• The man and I have a hot date tonight, so I emptied my purse of extra ballast to travel light. The contents that I removed are as follows: a car charger, a pair of 3T undies, flushable wet wipes, an empty pill sorter, napkins from two different restaurants, and a small plastic plate. #mombag
• A parenting hack that I read once said, 'when all else fails, put them in water.' I had no idea the same would hold true for getting a kid to poop in the potty. It never fails that 20 minutes into a bath, The Bud will jump up, demanding to go poop in the potty. This, from the kid who will do anything to avoid it any other time. It's working now, but I hope the habit doesn't hold over when he goes to college...
• W has always objected to his nom de plume on my blog. He thinks it's weird, and vaguely political. Typically, my position would be, 'get your own blog, buddy,' but I'm evolving as a person these days, so I listened to him. I never really cared for it either and it bugs me that he rarely reads anything I write, unless I make him. So, in an effort at diplomacy (and to get him to read my freaking blog, already!), I reached out to my buddies on Facebook for some nickname ideas, and got the following list: The Lion, Alice Cooper (taken), Pdaddy, The Artist formerly known as W, and Mr. BEAUjangles. You know. Because he's my beau. One reader even suggested that I go big and actually start calling him "Dubyah," but I have my pride, and frankly don't want it getting around that I'm sleeping with George W. Bush. Gossips, man...
As you can tell, I had a lot of fun with all this. :)
So it is with great fanfare that I now present to you, The Artist Formerly Known as W, or The Artist, for short. Yippee!

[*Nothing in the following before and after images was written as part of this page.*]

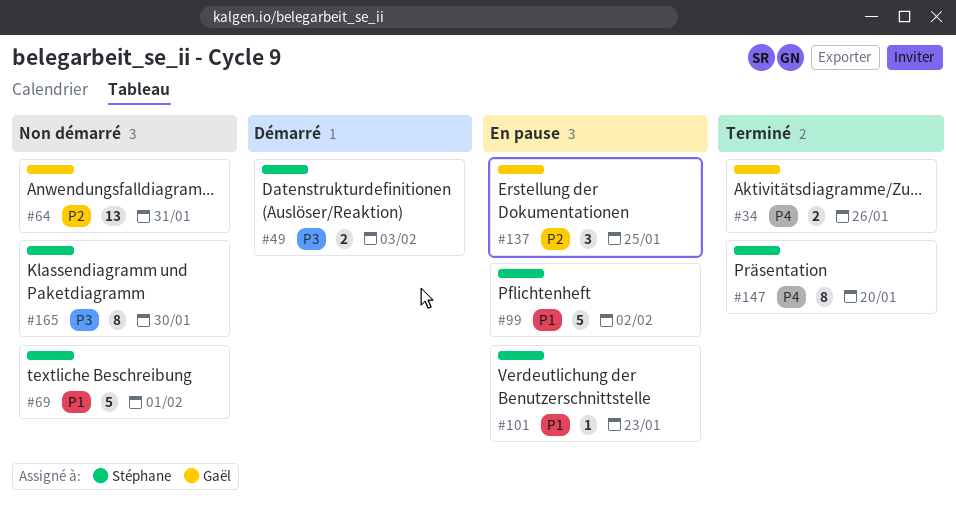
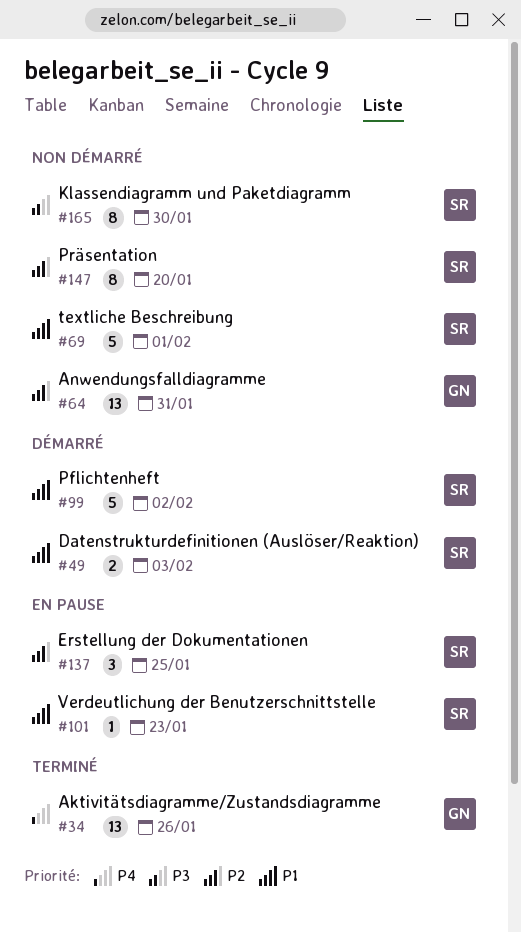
#34, estimate: 2 -> 13
#49, priority: P3 -> P1
#99, status: En pause -> Démarré
#137, owner: Gaël -> Stéphane
#147, status: Terminé -> Non démarré
#147, priority: P4 -> P2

• That said, The Artist is getting on my nerves. I love Christmas. I love the wonder and mystery of the anticipation of Jesus' birth. I love dressing up, getting together with family and friends, and eating yummy food. I also love giving presents, but this year, he's cramping my style. All year, this man has been laying down all KINDS of hints for the perfect gifts and stocking stuffers, and I've been feverishly taking notes, cackling with glee in anticipation of his joy when he opens them. Then, when it came time to start shopping for said gifts, what does he do? He buys them himself! Everything, and I mean everything I had planned to get him, he bought for himself in the month of December. I give up. Watching him unravel my holiday planning is turning this cheerful giver into The Grinch, real quick. If he's not careful, all he'll have to open on Christmas morning is some socks and underwear. Oh, wait! Noooo...He already bought those. Grr...#hesgettingalumpofcoal
From my family to yours, Merry Christmas and a happy, healthy, and prosperous New Year!